Mattarella, fratello dell’oggi Presidente della Repubblica Sergio, era stato il punto di riferimento della parte sana della società civile e di quell’esigua minoranza politica che aveva a cuore gli interessi del proprio popolo.
Non aveva mezze misure e alla Conferenza regionale dell’agricoltura, tenuta a Villa Igea la prima settimana di febbraio del 1979, prese una chiara posizione di contrasto contro mafia e malaffare. Il deputato Pio La Torre, presente in quanto responsabile nazionale dell'ufficio agrario del Partito Comunista Italiano (sarebbe divenuto dopo qualche mese segretario regionale dello stesso partito) attaccò, con furore, l'Assessorato dell'agricoltura, denunciandolo come centro della corruzione regionale, e additando lo stesso assessore come colluso alla delinquenza regionale. Mentre tutti attendevano che il presidente della Regione difendesse vigorosamente il proprio assessore, Giuseppe Aleppo, sgomentando la sala Mattarella riconobbe pienamente la necessità di correttezza e legalità nella gestione dei contributi agricoli regionali. Un solo periodico sfidando il clima imposto pubblicò il resoconto, sottolineando come fosse generale lo sconcerto e come fosse comune la percezione che si apriva, quel giorno a Palermo, un confronto che non avrebbe non potuto conoscere eventi drammatici. Un senatore comunista e il presidente democristiano della regione si erano, di fatto, esposti alle pesanti reazioni della mafia.
Mattarella andò anche oltre: continuò a denunciare le irregolarità che poteva constatare e fece pulizia all’interno del partito e nel Consiglio regionale.
Per questo si può dire che con quelle riforme fatte per il territorio, per una moralizzazione della vita pubblica, in tema di pubblica amministrazione, gestione degli appalti e quant'altro era davvero rivoluzionario. Il politico della Dc avrebbe davvero cambiato la Sicilia se non l'Italia stessa perché dopo Moro era davvero lanciato ad un'ascesa all'interno del partito.
Ed è forse proprio questo aspetto che lo rendeva temibile, non solo per la mafia.
Dalle indagini sono emerse anche alcuni elementi che fanno emergere quantomeno un interesse che non era solo di Cosa nostra (come è noto per quell’omicidio sono stati condannati all'ergastolo Totò Riina, Bernardo Provenzano, Bernardo Brusca, Pippo Calò, Antonino Geraci e Francesco Madonia, ndr). Vi sono delle piste che portano al coinvolgimento del terrorismo nero (tesi che è abbracciata tutt'oggi dalla famiglia Mattarella, ndr).
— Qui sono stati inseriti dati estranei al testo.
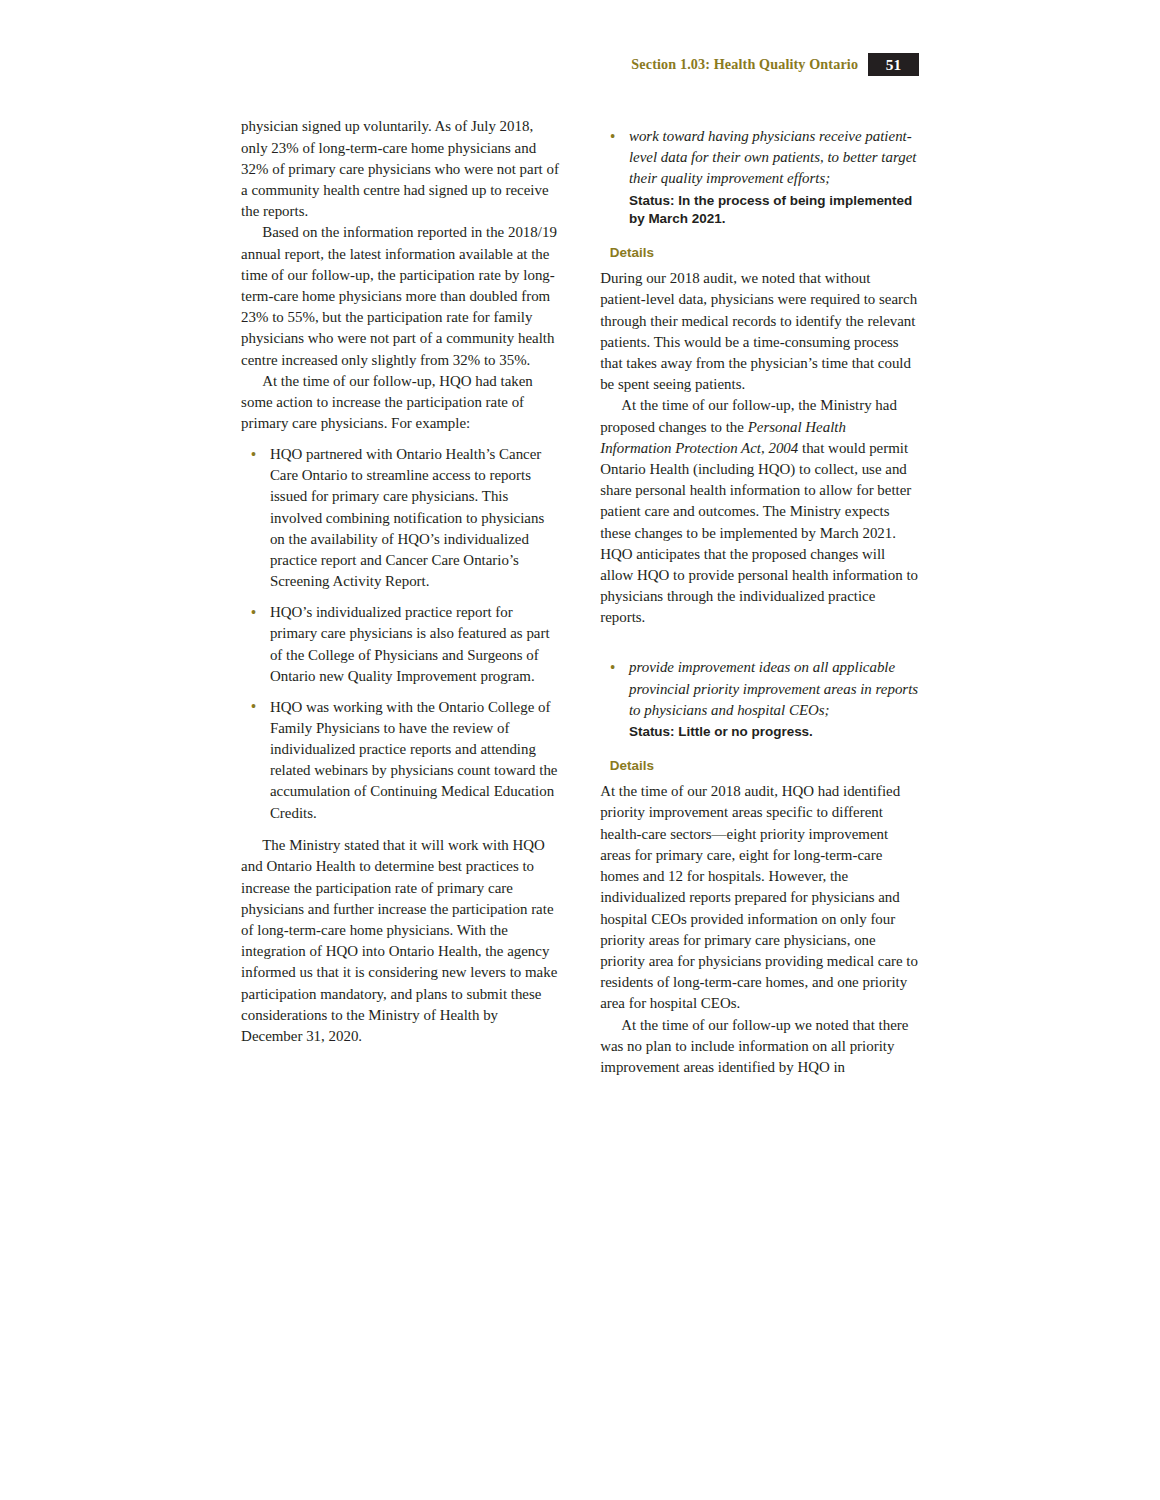Section 1.03: Health Quality Ontario 51
physician signed up voluntarily. As of July 2018, only 23% of long-term-care home physicians and 32% of primary care physicians who were not part of a community health centre had signed up to receive the reports.
Based on the information reported in the 2018/19 annual report, the latest information available at the time of our follow-up, the participation rate by long-term-care home physicians more than doubled from 23% to 55%, but the participation rate for family physicians who were not part of a community health centre increased only slightly from 32% to 35%.
At the time of our follow-up, HQO had taken some action to increase the participation rate of primary care physicians. For example:
HQO partnered with Ontario Health’s Cancer Care Ontario to streamline access to reports issued for primary care physicians. This involved combining notification to physicians on the availability of HQO’s individualized practice report and Cancer Care Ontario’s Screening Activity Report.
HQO’s individualized practice report for primary care physicians is also featured as part of the College of Physicians and Surgeons of Ontario new Quality Improvement program.
HQO was working with the Ontario College of Family Physicians to have the review of individualized practice reports and attending related webinars by physicians count toward the accumulation of Continuing Medical Education Credits.
The Ministry stated that it will work with HQO and Ontario Health to determine best practices to increase the participation rate of primary care physicians and further increase the participation rate of long-term-care home physicians. With the integration of HQO into Ontario Health, the agency informed us that it is considering new levers to make participation mandatory, and plans to submit these considerations to the Ministry of Health by December 31, 2020.
work toward having physicians receive patient-level data for their own patients, to better target their quality improvement efforts; Status: In the process of being implemented by March 2021.
Details
During our 2018 audit, we noted that without patient-level data, physicians were required to search through their medical records to identify the relevant patients. This would be a time-consuming process that takes away from the physician’s time that could be spent seeing patients.
At the time of our follow-up, the Ministry had proposed changes to the Personal Health Information Protection Act, 2004 that would permit Ontario Health (including HQO) to collect, use and share personal health information to allow for better patient care and outcomes. The Ministry expects these changes to be implemented by March 2021. HQO anticipates that the proposed changes will allow HQO to provide personal health information to physicians through the individualized practice reports.
provide improvement ideas on all applicable provincial priority improvement areas in reports to physicians and hospital CEOs; Status: Little or no progress.
Details
At the time of our 2018 audit, HQO had identified priority improvement areas specific to different health-care sectors—eight priority improvement areas for primary care, eight for long-term-care homes and 12 for hospitals. However, the individualized reports prepared for physicians and hospital CEOs provided information on only four priority areas for primary care physicians, one priority area for physicians providing medical care to residents of long-term-care homes, and one priority area for hospital CEOs.
At the time of our follow-up we noted that there was no plan to include information on all priority improvement areas identified by HQO in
Inoltre, tra i tanti misteri che ruotano attorno all’assassinio dell’esponente Dc un dato certo è che l’ex presidente del Consiglio, Giulio Andreotti, è indubbiamente corresponsabile di quella morte. Nella sentenza di Appello nei confronti dello stesso Andreotti, confermata dalla Cassazione nel 2004, è scritto inequivocabilmente che il “divo” Giulio era del tutto consapevole dell'insofferenza di Cosa Nostra per la condotta di Mattarella, ma non avvertì né l'interessato, né la magistratura, pur avendo partecipato ad almeno due incontri con boss mafiosi di prima grandezza aventi ad oggetto la politica di Piersanti Mattarella e il suo omicidio. Andreotti, si legge nella sentenza, “era certamente e nettamente contrario” all’omicidio tanto da incontrare in Sicilia l’allora capo dei capi di Cosa Nostra, Stefano Bontade, per una vera e propria trattativa con l’organizzazione criminale che evitasse l’uccisione di Mattarella. Nella sentenza si legge ancora che dopo l’omicidio del presidente della Regione “Andreotti non si è limitato a prendere atto, sgomento, che le sue autorevoli indicazioni erano state inaspettatamente disattese dai mafiosi ed a allontanarsi senz’altro dagli stessi, ma è sceso in Sicilia per chiedere conto al Bontade della scelta di sopprimere il presidente della Regione”. In un altro Paese sarebbero bastate queste poche righe per eliminare dalla scena politica (al di là delle sentenze di assoluzione) simili personaggi. In Italia stiamo ancora a discutere sulla (presunta) innocenza di Andreotti. Intanto, però, rendiamo onore a chi ha sacrificato la propria vita per cercare di portare una ventata di cambiamento, chiedendo nuovamente giustizia per una verità che resta, purtroppo, ancora incompleta.